---------- DATA FOR ANALYSIS ----------

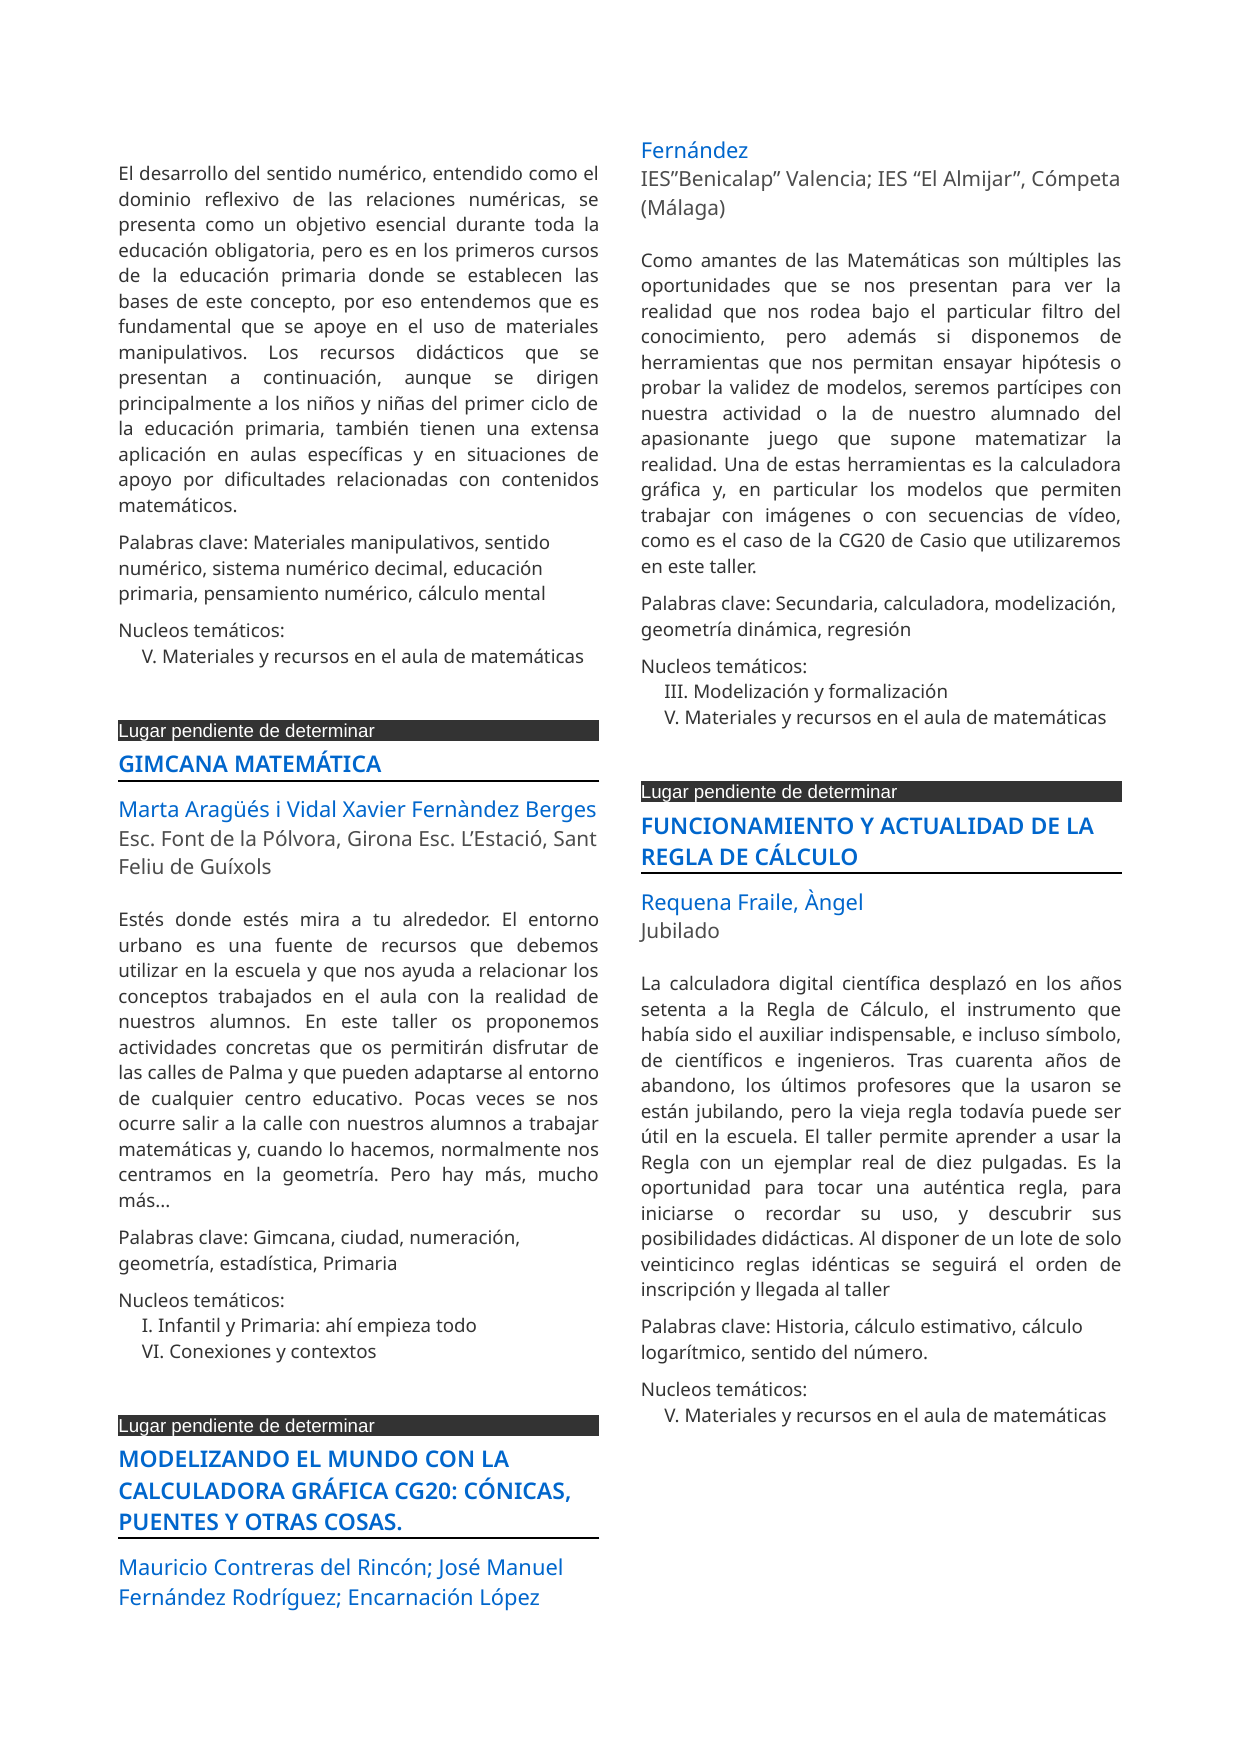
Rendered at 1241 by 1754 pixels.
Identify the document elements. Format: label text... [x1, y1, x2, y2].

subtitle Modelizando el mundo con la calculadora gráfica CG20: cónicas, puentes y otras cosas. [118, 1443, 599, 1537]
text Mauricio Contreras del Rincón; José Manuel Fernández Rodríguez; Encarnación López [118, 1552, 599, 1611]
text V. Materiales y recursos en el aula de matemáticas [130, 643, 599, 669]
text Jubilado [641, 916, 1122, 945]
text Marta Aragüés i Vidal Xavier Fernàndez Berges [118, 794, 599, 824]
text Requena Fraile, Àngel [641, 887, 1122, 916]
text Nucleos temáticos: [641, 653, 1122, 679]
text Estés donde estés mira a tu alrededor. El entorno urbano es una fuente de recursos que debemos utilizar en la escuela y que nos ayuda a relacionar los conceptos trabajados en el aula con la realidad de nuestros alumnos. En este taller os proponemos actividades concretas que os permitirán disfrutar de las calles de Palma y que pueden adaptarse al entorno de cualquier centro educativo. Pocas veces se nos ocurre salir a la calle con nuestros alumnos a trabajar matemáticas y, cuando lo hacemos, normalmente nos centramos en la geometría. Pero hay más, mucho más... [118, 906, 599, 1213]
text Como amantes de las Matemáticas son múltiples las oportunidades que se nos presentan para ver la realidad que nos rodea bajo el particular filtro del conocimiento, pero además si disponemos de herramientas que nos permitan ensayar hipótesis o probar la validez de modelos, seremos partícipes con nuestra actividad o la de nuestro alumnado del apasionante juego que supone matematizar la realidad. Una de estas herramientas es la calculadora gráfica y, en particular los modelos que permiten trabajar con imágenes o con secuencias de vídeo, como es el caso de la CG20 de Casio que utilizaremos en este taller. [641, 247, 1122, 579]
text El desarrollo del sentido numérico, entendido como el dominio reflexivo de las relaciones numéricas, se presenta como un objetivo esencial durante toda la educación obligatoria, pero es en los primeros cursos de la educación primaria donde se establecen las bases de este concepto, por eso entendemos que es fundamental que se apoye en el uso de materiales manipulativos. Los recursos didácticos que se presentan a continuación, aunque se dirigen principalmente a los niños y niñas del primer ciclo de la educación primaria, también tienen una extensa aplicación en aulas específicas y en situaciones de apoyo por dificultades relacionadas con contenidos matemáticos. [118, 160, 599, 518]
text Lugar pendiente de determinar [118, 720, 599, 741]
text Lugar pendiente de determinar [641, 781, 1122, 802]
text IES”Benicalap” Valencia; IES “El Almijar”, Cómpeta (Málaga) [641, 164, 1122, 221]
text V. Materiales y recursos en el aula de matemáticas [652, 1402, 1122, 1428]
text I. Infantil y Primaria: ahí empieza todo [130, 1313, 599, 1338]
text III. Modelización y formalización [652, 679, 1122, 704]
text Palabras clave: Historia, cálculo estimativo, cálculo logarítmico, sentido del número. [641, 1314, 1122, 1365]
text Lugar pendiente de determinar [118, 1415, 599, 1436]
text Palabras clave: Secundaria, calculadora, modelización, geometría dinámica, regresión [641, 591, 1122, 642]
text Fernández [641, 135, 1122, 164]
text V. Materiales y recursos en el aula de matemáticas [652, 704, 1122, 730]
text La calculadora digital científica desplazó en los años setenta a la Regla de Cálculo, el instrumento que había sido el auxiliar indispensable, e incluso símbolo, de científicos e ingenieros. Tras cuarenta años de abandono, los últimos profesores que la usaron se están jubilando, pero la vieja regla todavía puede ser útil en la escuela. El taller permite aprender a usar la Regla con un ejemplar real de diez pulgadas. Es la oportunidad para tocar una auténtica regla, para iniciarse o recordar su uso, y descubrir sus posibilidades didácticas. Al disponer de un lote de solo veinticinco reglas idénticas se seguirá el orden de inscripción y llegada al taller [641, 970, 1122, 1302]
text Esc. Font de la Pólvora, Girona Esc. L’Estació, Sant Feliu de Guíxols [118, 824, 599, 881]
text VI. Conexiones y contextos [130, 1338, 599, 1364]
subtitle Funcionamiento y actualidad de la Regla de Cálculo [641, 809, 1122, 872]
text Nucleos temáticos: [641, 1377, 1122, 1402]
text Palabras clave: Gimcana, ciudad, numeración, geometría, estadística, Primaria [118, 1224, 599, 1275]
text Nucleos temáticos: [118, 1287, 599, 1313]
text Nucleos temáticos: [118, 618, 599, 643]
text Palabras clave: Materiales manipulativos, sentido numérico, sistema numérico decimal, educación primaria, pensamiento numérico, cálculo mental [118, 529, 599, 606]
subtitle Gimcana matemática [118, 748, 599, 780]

----------

**EXERCISE GOAL**
The entire listing is to be printed exactly, with each picture omitted.

**FINAL ANSWER**
Rendered at 1241 by 1754 pixels.
Identify the document elements. Format: label text... [x1, y1, x2, y2].

subtitle Modelizando el mundo con la calculadora gráfica CG20: cónicas, puentes y otras cosas. [118, 1443, 599, 1537]
text Mauricio Contreras del Rincón; José Manuel Fernández Rodríguez; Encarnación López [118, 1552, 599, 1611]
text V. Materiales y recursos en el aula de matemáticas [130, 643, 599, 669]
text Jubilado [641, 916, 1122, 945]
text Marta Aragüés i Vidal Xavier Fernàndez Berges [118, 794, 599, 824]
text Requena Fraile, Àngel [641, 887, 1122, 916]
text Nucleos temáticos: [641, 653, 1122, 679]
text Estés donde estés mira a tu alrededor. El entorno urbano es una fuente de recursos que debemos utilizar en la escuela y que nos ayuda a relacionar los conceptos trabajados en el aula con la realidad de nuestros alumnos. En este taller os proponemos actividades concretas que os permitirán disfrutar de las calles de Palma y que pueden adaptarse al entorno de cualquier centro educativo. Pocas veces se nos ocurre salir a la calle con nuestros alumnos a trabajar matemáticas y, cuando lo hacemos, normalmente nos centramos en la geometría. Pero hay más, mucho más... [118, 906, 599, 1213]
text Como amantes de las Matemáticas son múltiples las oportunidades que se nos presentan para ver la realidad que nos rodea bajo el particular filtro del conocimiento, pero además si disponemos de herramientas que nos permitan ensayar hipótesis o probar la validez de modelos, seremos partícipes con nuestra actividad o la de nuestro alumnado del apasionante juego que supone matematizar la realidad. Una de estas herramientas es la calculadora gráfica y, en particular los modelos que permiten trabajar con imágenes o con secuencias de vídeo, como es el caso de la CG20 de Casio que utilizaremos en este taller. [641, 247, 1122, 579]
text El desarrollo del sentido numérico, entendido como el dominio reflexivo de las relaciones numéricas, se presenta como un objetivo esencial durante toda la educación obligatoria, pero es en los primeros cursos de la educación primaria donde se establecen las bases de este concepto, por eso entendemos que es fundamental que se apoye en el uso de materiales manipulativos. Los recursos didácticos que se presentan a continuación, aunque se dirigen principalmente a los niños y niñas del primer ciclo de la educación primaria, también tienen una extensa aplicación en aulas específicas y en situaciones de apoyo por dificultades relacionadas con contenidos matemáticos. [118, 160, 599, 518]
text Lugar pendiente de determinar [118, 720, 599, 741]
text Lugar pendiente de determinar [641, 781, 1122, 802]
text IES”Benicalap” Valencia; IES “El Almijar”, Cómpeta (Málaga) [641, 164, 1122, 221]
text V. Materiales y recursos en el aula de matemáticas [652, 1402, 1122, 1428]
text I. Infantil y Primaria: ahí empieza todo [130, 1313, 599, 1338]
text III. Modelización y formalización [652, 679, 1122, 704]
text Palabras clave: Historia, cálculo estimativo, cálculo logarítmico, sentido del número. [641, 1314, 1122, 1365]
text Lugar pendiente de determinar [118, 1415, 599, 1436]
text Palabras clave: Secundaria, calculadora, modelización, geometría dinámica, regresión [641, 591, 1122, 642]
text Fernández [641, 135, 1122, 164]
text V. Materiales y recursos en el aula de matemáticas [652, 704, 1122, 730]
text La calculadora digital científica desplazó en los años setenta a la Regla de Cálculo, el instrumento que había sido el auxiliar indispensable, e incluso símbolo, de científicos e ingenieros. Tras cuarenta años de abandono, los últimos profesores que la usaron se están jubilando, pero la vieja regla todavía puede ser útil en la escuela. El taller permite aprender a usar la Regla con un ejemplar real de diez pulgadas. Es la oportunidad para tocar una auténtica regla, para iniciarse o recordar su uso, y descubrir sus posibilidades didácticas. Al disponer de un lote de solo veinticinco reglas idénticas se seguirá el orden de inscripción y llegada al taller [641, 970, 1122, 1302]
text Esc. Font de la Pólvora, Girona Esc. L’Estació, Sant Feliu de Guíxols [118, 824, 599, 881]
text VI. Conexiones y contextos [130, 1338, 599, 1364]
subtitle Funcionamiento y actualidad de la Regla de Cálculo [641, 809, 1122, 872]
text Nucleos temáticos: [641, 1377, 1122, 1402]
text Palabras clave: Gimcana, ciudad, numeración, geometría, estadística, Primaria [118, 1224, 599, 1275]
text Nucleos temáticos: [118, 1287, 599, 1313]
text Nucleos temáticos: [118, 618, 599, 643]
text Palabras clave: Materiales manipulativos, sentido numérico, sistema numérico decimal, educación primaria, pensamiento numérico, cálculo mental [118, 529, 599, 606]
subtitle Gimcana matemática [118, 748, 599, 780]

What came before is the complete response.